━━━ Records supplied

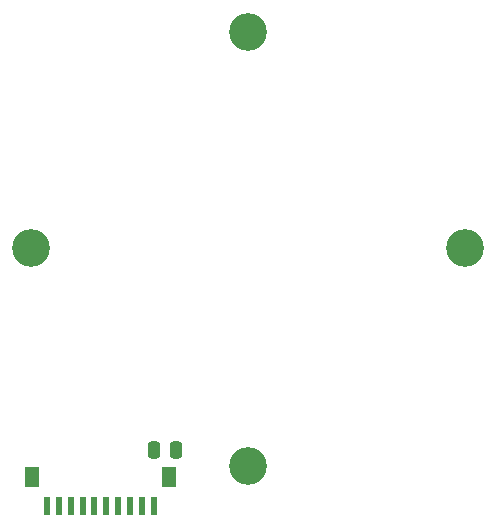
<source format=gbr>
%TF.GenerationSoftware,KiCad,Pcbnew,8.0.3*%
%TF.CreationDate,2024-07-17T14:54:55-05:00*%
%TF.ProjectId,Encoder,456e636f-6465-4722-9e6b-696361645f70,rev?*%
%TF.SameCoordinates,Original*%
%TF.FileFunction,Soldermask,Bot*%
%TF.FilePolarity,Negative*%
%FSLAX46Y46*%
G04 Gerber Fmt 4.6, Leading zero omitted, Abs format (unit mm)*
G04 Created by KiCad (PCBNEW 8.0.3) date 2024-07-17 14:54:55*
%MOMM*%
%LPD*%
G01*
G04 APERTURE LIST*
G04 Aperture macros list*
%AMRoundRect*
0 Rectangle with rounded corners*
0 $1 Rounding radius*
0 $2 $3 $4 $5 $6 $7 $8 $9 X,Y pos of 4 corners*
0 Add a 4 corners polygon primitive as box body*
4,1,4,$2,$3,$4,$5,$6,$7,$8,$9,$2,$3,0*
0 Add four circle primitives for the rounded corners*
1,1,$1+$1,$2,$3*
1,1,$1+$1,$4,$5*
1,1,$1+$1,$6,$7*
1,1,$1+$1,$8,$9*
0 Add four rect primitives between the rounded corners*
20,1,$1+$1,$2,$3,$4,$5,0*
20,1,$1+$1,$4,$5,$6,$7,0*
20,1,$1+$1,$6,$7,$8,$9,0*
20,1,$1+$1,$8,$9,$2,$3,0*%
G04 Aperture macros list end*
%ADD10RoundRect,0.250000X-0.250000X-0.475000X0.250000X-0.475000X0.250000X0.475000X-0.250000X0.475000X0*%
%ADD11C,3.200000*%
%ADD12R,0.609600X1.549400*%
%ADD13R,1.219200X1.803400*%
G04 APERTURE END LIST*
D10*
%TO.C,C2*%
X124000000Y-99500000D03*
X125900000Y-99500000D03*
%TD*%
D11*
%TO.C,H3*%
X132000000Y-100900000D03*
%TD*%
%TO.C,H1*%
X132000000Y-64100000D03*
%TD*%
%TO.C,H4*%
X113600000Y-82400000D03*
%TD*%
%TO.C,H2*%
X150400000Y-82400000D03*
%TD*%
D12*
%TO.C,J1*%
X124000001Y-104295600D03*
X123000001Y-104295600D03*
X122000000Y-104295600D03*
X121000000Y-104295600D03*
X119999999Y-104295600D03*
X119000001Y-104295600D03*
X118000000Y-104295600D03*
X117000000Y-104295600D03*
X115999999Y-104295600D03*
X114999999Y-104295600D03*
D13*
X125303900Y-101781000D03*
X113696100Y-101781000D03*
%TD*%
M02*

</source>
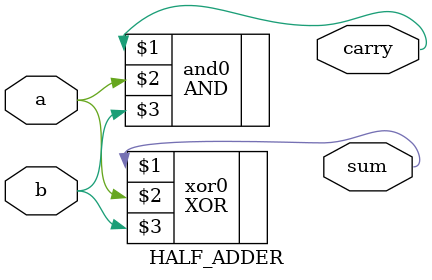
<source format=v>
module HALF_ADDER(sum,carry,a,b);
input a,b;
output carry,sum;
XOR xor0(sum,a,b);//sum = a + b
AND and0(carry,a,b);//carry = a&b
endmodule

</source>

━━━━━━

[Instructions to follow] Output each entry verbatim; none of the pictures should be included.

[Answer space]
<source format=gbr>
%TF.GenerationSoftware,KiCad,Pcbnew,8.0.3*%
%TF.CreationDate,2024-07-17T14:54:55-05:00*%
%TF.ProjectId,Encoder,456e636f-6465-4722-9e6b-696361645f70,rev?*%
%TF.SameCoordinates,Original*%
%TF.FileFunction,Soldermask,Bot*%
%TF.FilePolarity,Negative*%
%FSLAX46Y46*%
G04 Gerber Fmt 4.6, Leading zero omitted, Abs format (unit mm)*
G04 Created by KiCad (PCBNEW 8.0.3) date 2024-07-17 14:54:55*
%MOMM*%
%LPD*%
G01*
G04 APERTURE LIST*
G04 Aperture macros list*
%AMRoundRect*
0 Rectangle with rounded corners*
0 $1 Rounding radius*
0 $2 $3 $4 $5 $6 $7 $8 $9 X,Y pos of 4 corners*
0 Add a 4 corners polygon primitive as box body*
4,1,4,$2,$3,$4,$5,$6,$7,$8,$9,$2,$3,0*
0 Add four circle primitives for the rounded corners*
1,1,$1+$1,$2,$3*
1,1,$1+$1,$4,$5*
1,1,$1+$1,$6,$7*
1,1,$1+$1,$8,$9*
0 Add four rect primitives between the rounded corners*
20,1,$1+$1,$2,$3,$4,$5,0*
20,1,$1+$1,$4,$5,$6,$7,0*
20,1,$1+$1,$6,$7,$8,$9,0*
20,1,$1+$1,$8,$9,$2,$3,0*%
G04 Aperture macros list end*
%ADD10RoundRect,0.250000X-0.250000X-0.475000X0.250000X-0.475000X0.250000X0.475000X-0.250000X0.475000X0*%
%ADD11C,3.200000*%
%ADD12R,0.609600X1.549400*%
%ADD13R,1.219200X1.803400*%
G04 APERTURE END LIST*
D10*
%TO.C,C2*%
X124000000Y-99500000D03*
X125900000Y-99500000D03*
%TD*%
D11*
%TO.C,H3*%
X132000000Y-100900000D03*
%TD*%
%TO.C,H1*%
X132000000Y-64100000D03*
%TD*%
%TO.C,H4*%
X113600000Y-82400000D03*
%TD*%
%TO.C,H2*%
X150400000Y-82400000D03*
%TD*%
D12*
%TO.C,J1*%
X124000001Y-104295600D03*
X123000001Y-104295600D03*
X122000000Y-104295600D03*
X121000000Y-104295600D03*
X119999999Y-104295600D03*
X119000001Y-104295600D03*
X118000000Y-104295600D03*
X117000000Y-104295600D03*
X115999999Y-104295600D03*
X114999999Y-104295600D03*
D13*
X125303900Y-101781000D03*
X113696100Y-101781000D03*
%TD*%
M02*

</source>
<source format=v>
module HALF_ADDER(sum,carry,a,b);
input a,b;
output carry,sum;
XOR xor0(sum,a,b);//sum = a + b
AND and0(carry,a,b);//carry = a&b
endmodule

</source>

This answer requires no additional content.